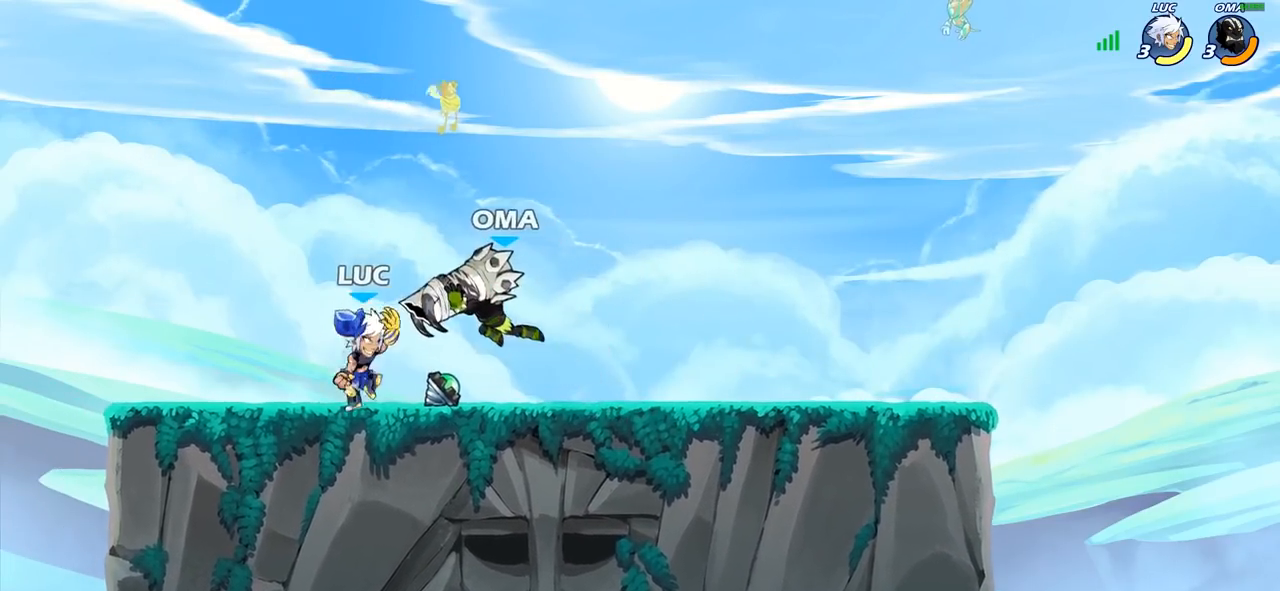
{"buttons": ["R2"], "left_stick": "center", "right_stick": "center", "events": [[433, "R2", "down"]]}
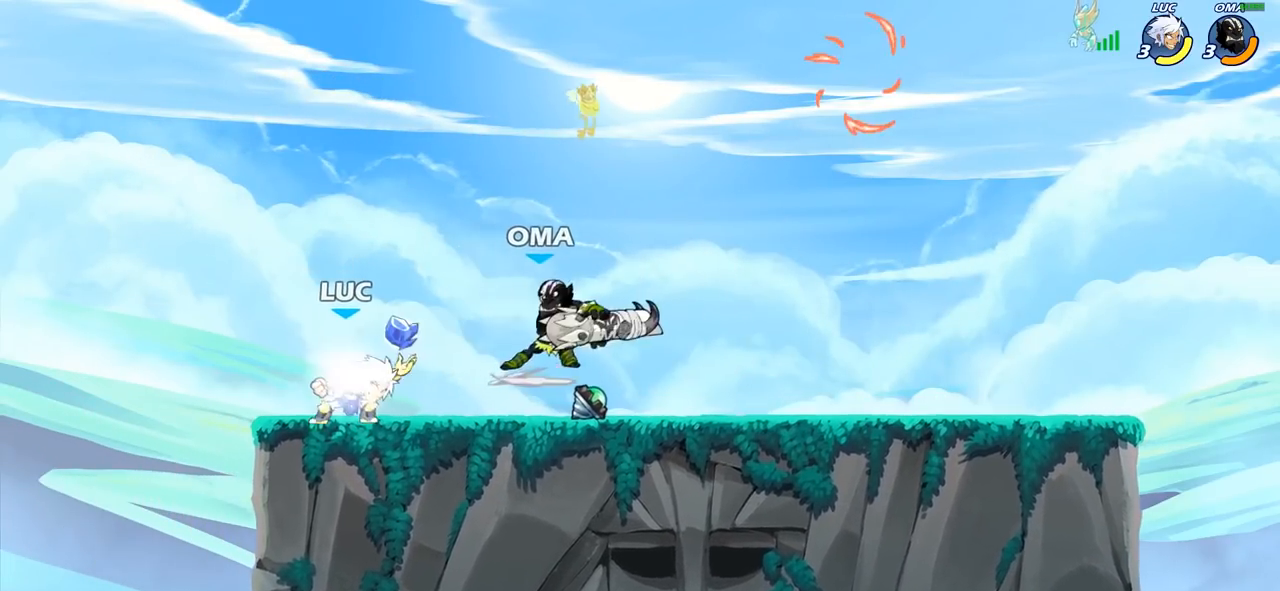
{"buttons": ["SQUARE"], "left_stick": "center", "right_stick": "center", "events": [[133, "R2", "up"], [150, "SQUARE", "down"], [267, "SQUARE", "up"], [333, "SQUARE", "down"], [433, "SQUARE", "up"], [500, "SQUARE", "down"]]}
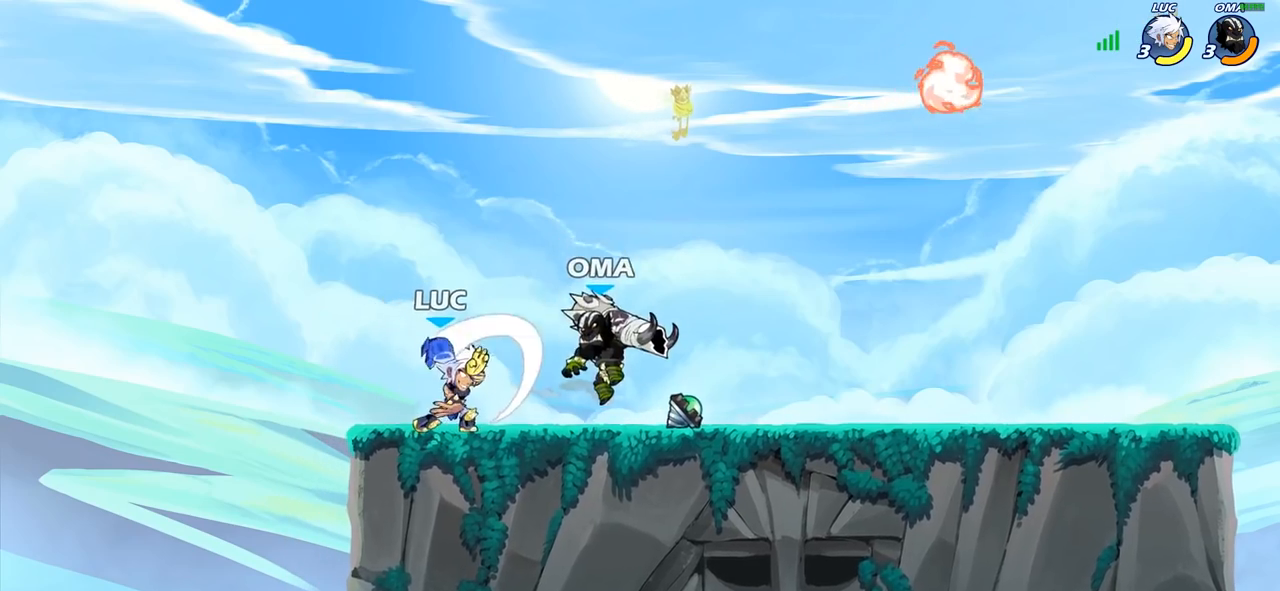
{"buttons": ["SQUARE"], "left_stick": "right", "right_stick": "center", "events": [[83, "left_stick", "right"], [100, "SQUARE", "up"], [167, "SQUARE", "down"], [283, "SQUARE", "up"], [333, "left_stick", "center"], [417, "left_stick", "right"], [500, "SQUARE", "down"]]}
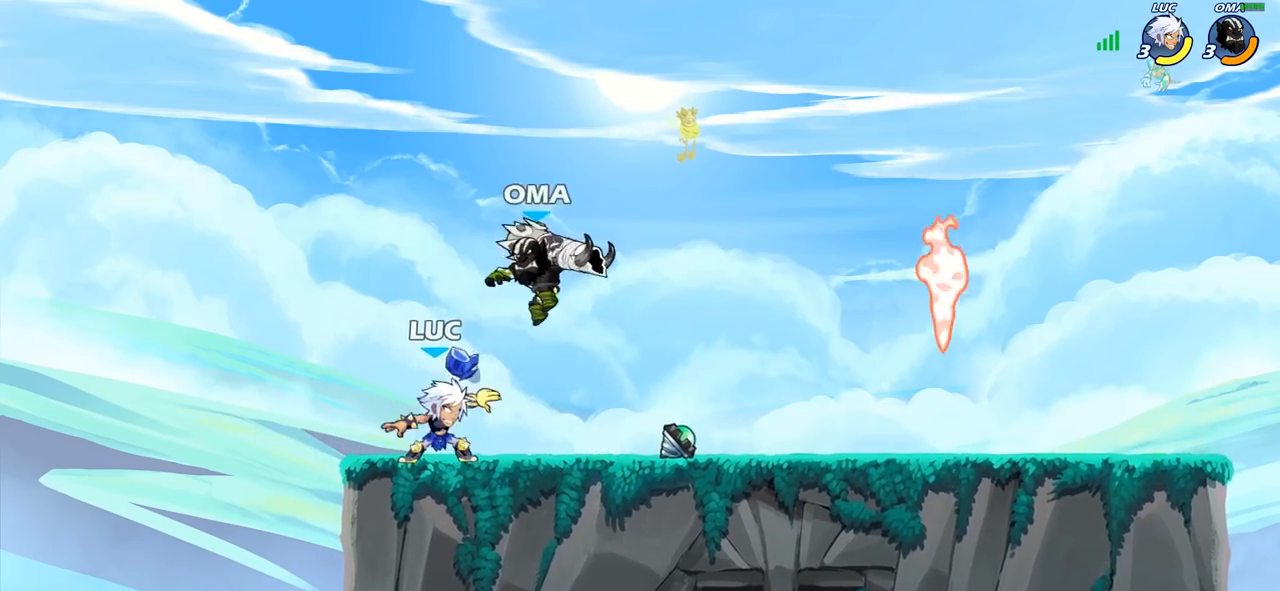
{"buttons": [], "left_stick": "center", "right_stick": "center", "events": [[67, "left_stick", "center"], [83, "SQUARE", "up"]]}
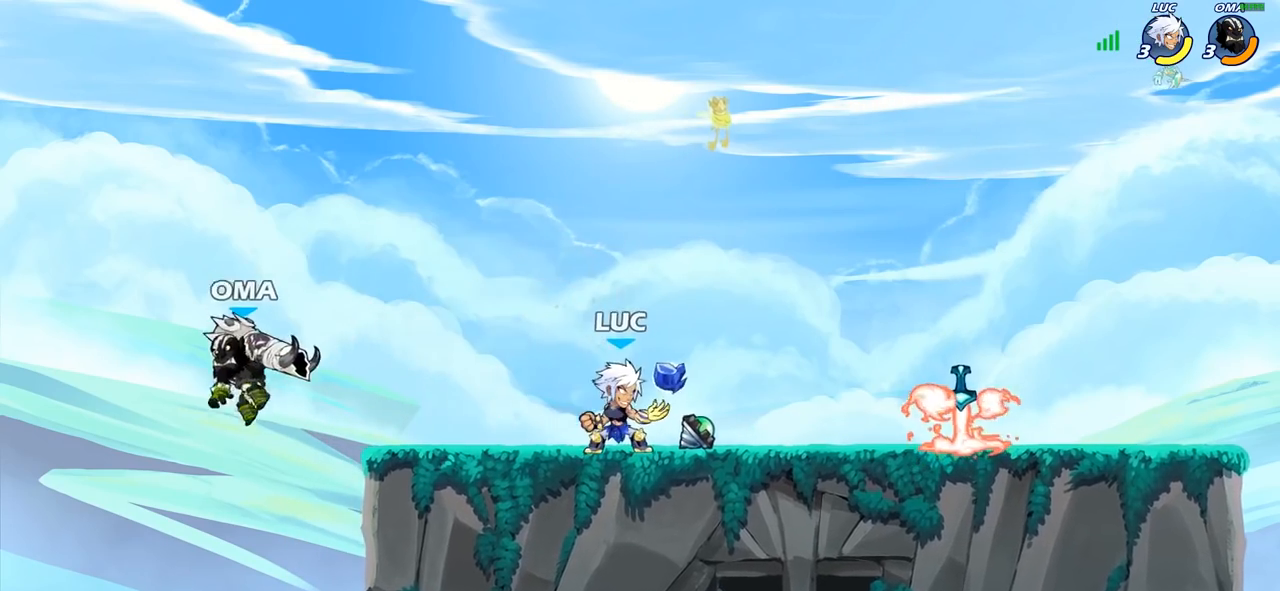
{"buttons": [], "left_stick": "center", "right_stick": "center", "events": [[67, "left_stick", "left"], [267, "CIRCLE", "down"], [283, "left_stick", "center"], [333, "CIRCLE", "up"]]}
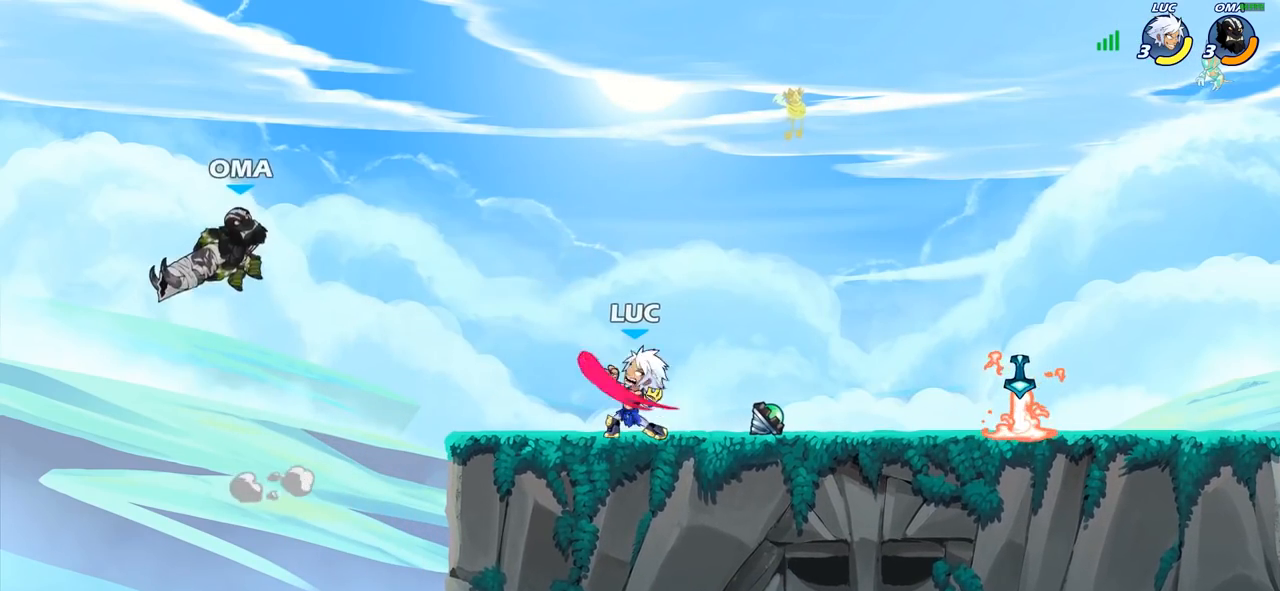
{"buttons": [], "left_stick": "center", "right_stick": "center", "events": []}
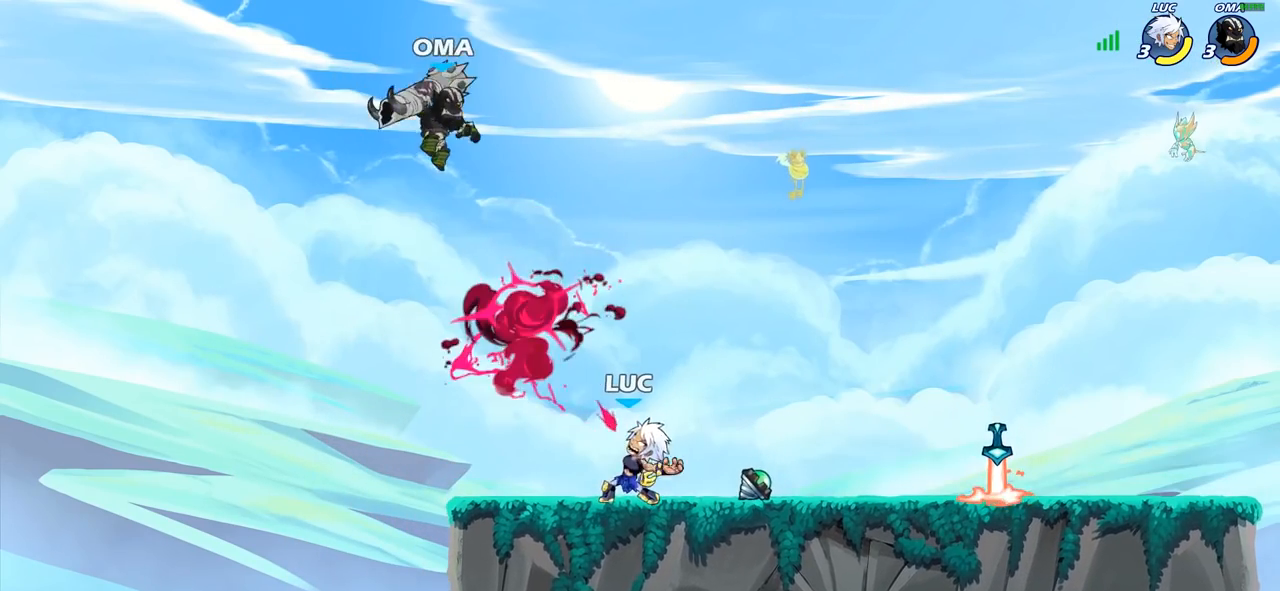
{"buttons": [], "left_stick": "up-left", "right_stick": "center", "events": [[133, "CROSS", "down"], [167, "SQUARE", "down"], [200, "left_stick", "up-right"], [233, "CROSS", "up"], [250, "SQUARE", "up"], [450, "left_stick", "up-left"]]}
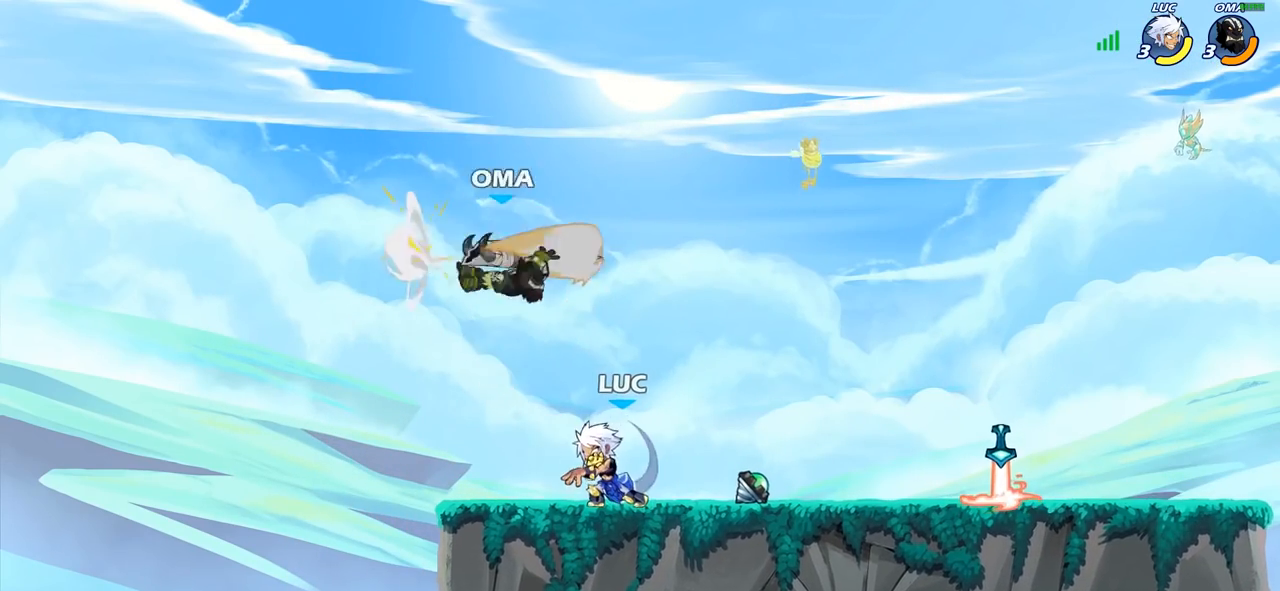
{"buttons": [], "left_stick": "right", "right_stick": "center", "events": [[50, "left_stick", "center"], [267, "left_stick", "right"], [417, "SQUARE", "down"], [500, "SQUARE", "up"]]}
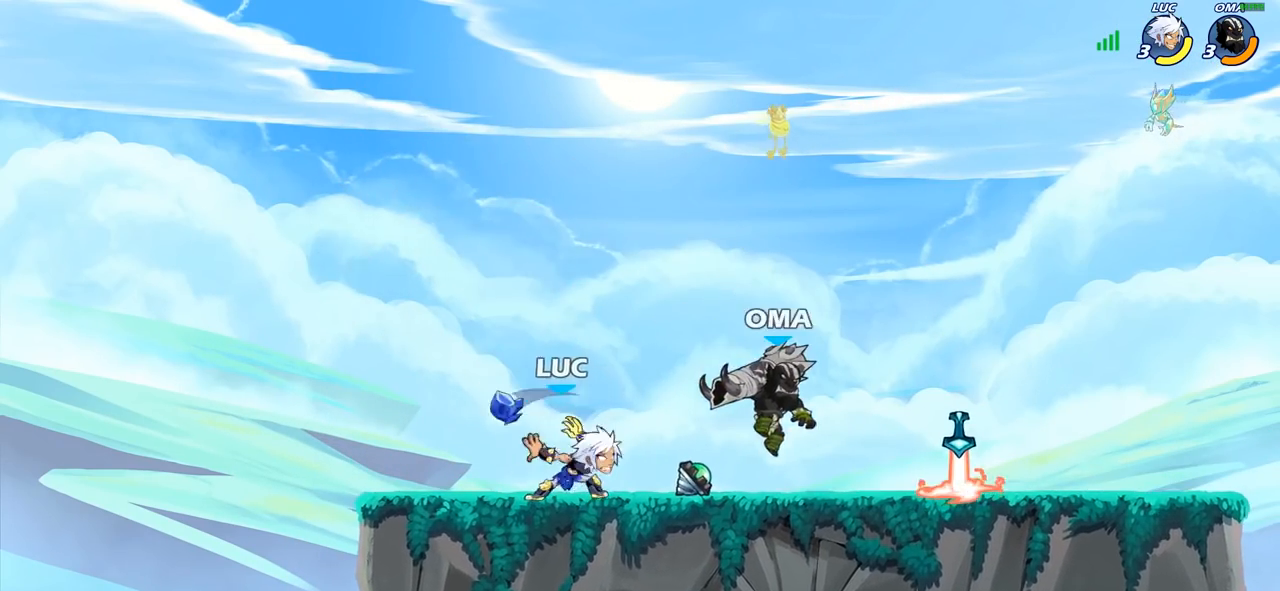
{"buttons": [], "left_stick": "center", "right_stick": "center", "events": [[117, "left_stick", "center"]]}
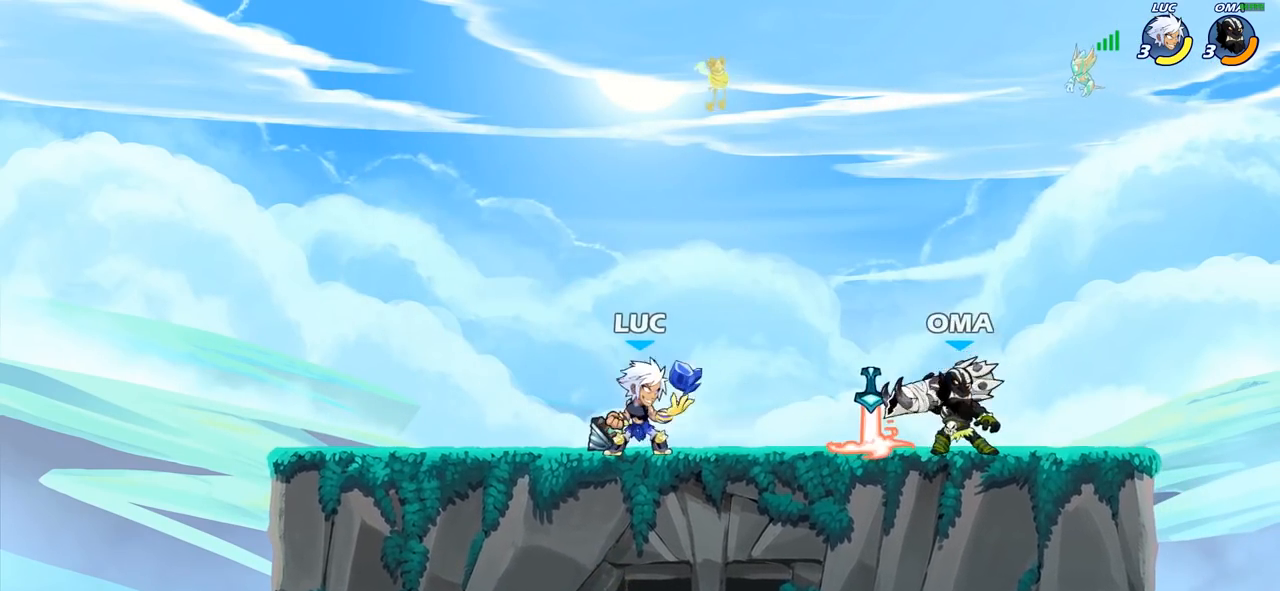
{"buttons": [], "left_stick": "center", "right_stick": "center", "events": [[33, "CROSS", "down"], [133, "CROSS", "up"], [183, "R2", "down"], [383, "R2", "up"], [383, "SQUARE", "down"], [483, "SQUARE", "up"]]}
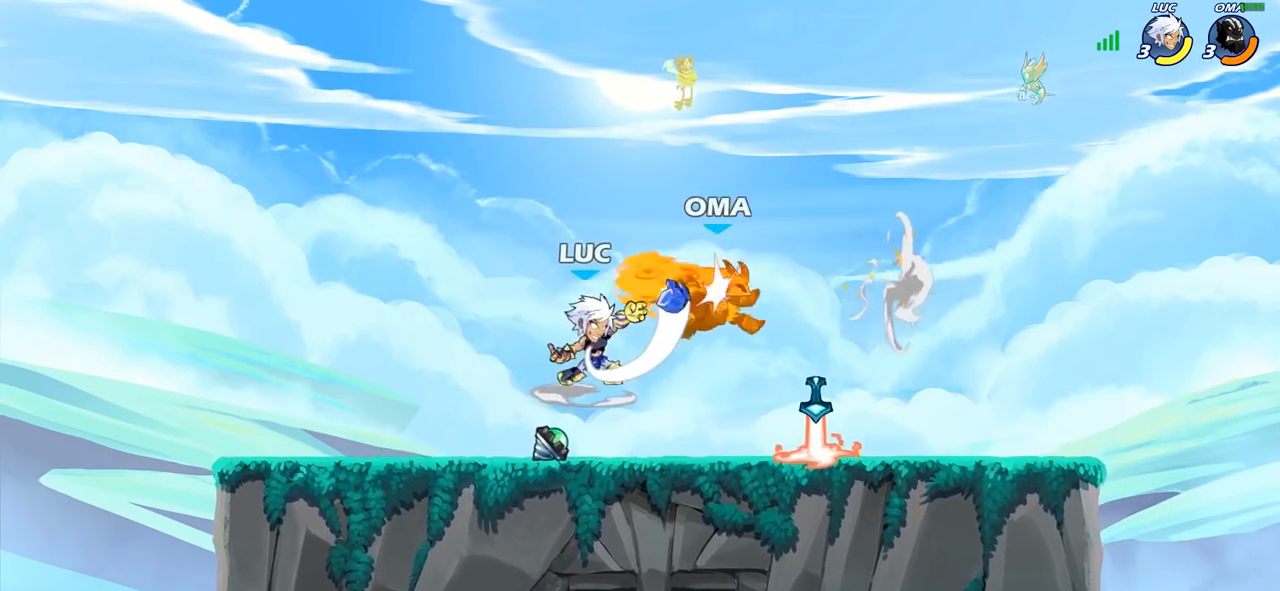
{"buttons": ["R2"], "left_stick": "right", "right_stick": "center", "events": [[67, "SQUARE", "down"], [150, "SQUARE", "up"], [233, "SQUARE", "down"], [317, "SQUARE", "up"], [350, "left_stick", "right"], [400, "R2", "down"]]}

YOUR GOAL: Each entry, word for word, belongs in your answer; each picture does not.

REPLY TO THE EXERCISE:
{"buttons": ["R2"], "left_stick": "center", "right_stick": "center", "events": [[433, "R2", "down"]]}
{"buttons": ["SQUARE"], "left_stick": "center", "right_stick": "center", "events": [[133, "R2", "up"], [150, "SQUARE", "down"], [267, "SQUARE", "up"], [333, "SQUARE", "down"], [433, "SQUARE", "up"], [500, "SQUARE", "down"]]}
{"buttons": ["SQUARE"], "left_stick": "right", "right_stick": "center", "events": [[83, "left_stick", "right"], [100, "SQUARE", "up"], [167, "SQUARE", "down"], [283, "SQUARE", "up"], [333, "left_stick", "center"], [417, "left_stick", "right"], [500, "SQUARE", "down"]]}
{"buttons": [], "left_stick": "center", "right_stick": "center", "events": [[67, "left_stick", "center"], [83, "SQUARE", "up"]]}
{"buttons": [], "left_stick": "center", "right_stick": "center", "events": [[67, "left_stick", "left"], [267, "CIRCLE", "down"], [283, "left_stick", "center"], [333, "CIRCLE", "up"]]}
{"buttons": [], "left_stick": "center", "right_stick": "center", "events": []}
{"buttons": [], "left_stick": "up-left", "right_stick": "center", "events": [[133, "CROSS", "down"], [167, "SQUARE", "down"], [200, "left_stick", "up-right"], [233, "CROSS", "up"], [250, "SQUARE", "up"], [450, "left_stick", "up-left"]]}
{"buttons": [], "left_stick": "right", "right_stick": "center", "events": [[50, "left_stick", "center"], [267, "left_stick", "right"], [417, "SQUARE", "down"], [500, "SQUARE", "up"]]}
{"buttons": [], "left_stick": "center", "right_stick": "center", "events": [[117, "left_stick", "center"]]}
{"buttons": [], "left_stick": "center", "right_stick": "center", "events": [[33, "CROSS", "down"], [133, "CROSS", "up"], [183, "R2", "down"], [383, "R2", "up"], [383, "SQUARE", "down"], [483, "SQUARE", "up"]]}
{"buttons": ["R2"], "left_stick": "right", "right_stick": "center", "events": [[67, "SQUARE", "down"], [150, "SQUARE", "up"], [233, "SQUARE", "down"], [317, "SQUARE", "up"], [350, "left_stick", "right"], [400, "R2", "down"]]}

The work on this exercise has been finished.